9. Your brokerage Charge is variable than other brokerage house. It should not be negotiable. In this condition you should set your plan and policy regarding brokerage charge. Lack of this small investor de-motivate by this activity. 10. Suggest about low risk investment like Commodity Market. These suggestions improve the present condition of bonanza Portfolio Ltd, and become a biggest brokerage house in Ranchi city also in national level. These suggestions prevent from losses and move forward to profit.
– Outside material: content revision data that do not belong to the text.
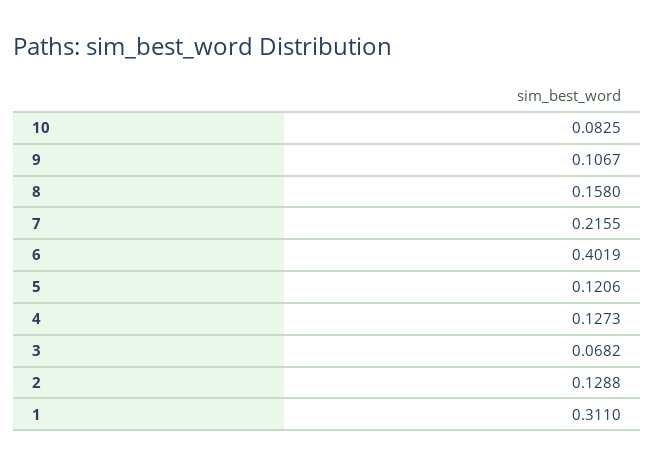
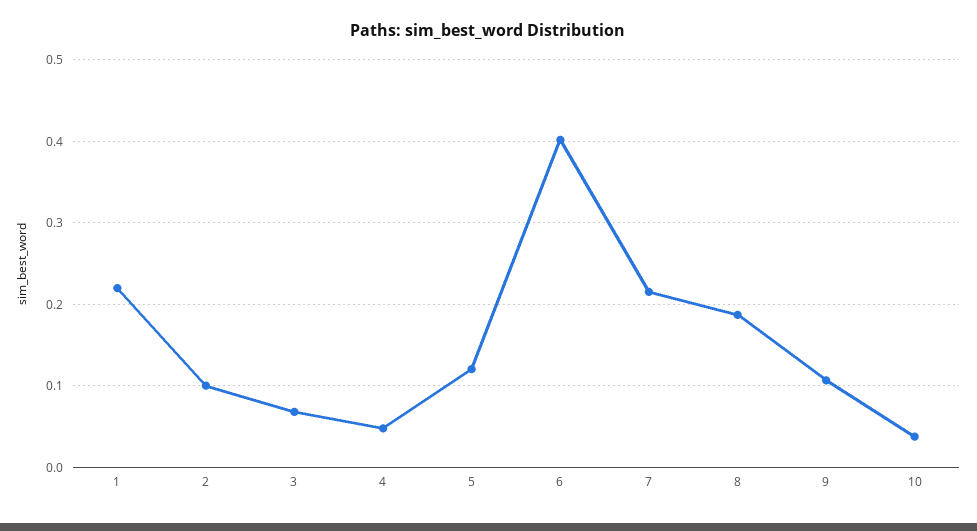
  {
-   "10": 0.0825,
+   "10": 0.04,
    "9": 0.1067,
-   "8": 0.158,
+   "8": 0.19,
    "7": 0.2155,
    "6": 0.4019,
    "5": 0.1206,
-   "4": 0.1273,
+   "4": 0.05,
    "3": 0.0682,
-   "2": 0.1288,
+   "2": 0.1,
-   "1": 0.311
+   "1": 0.22
  }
And become trustful company in eye of customer.
SUGGESTIONS TO INVESTORS:
1. Start earlier to savings 2. Select stocks across of broad spectrum of market categories. 3. Invest with discount brokerage firm. 4. Make sure that you put money into your investment on a regular, discipline basis. 5. Assign a certain percentage of your portfolio to growth stocks, dividend paying stocks, index funds and stocks with a higher risk but a better return. 6. While investing, investors should consider the tax policy. 7. Smart portfolio management can deal significant nest egg for retirement.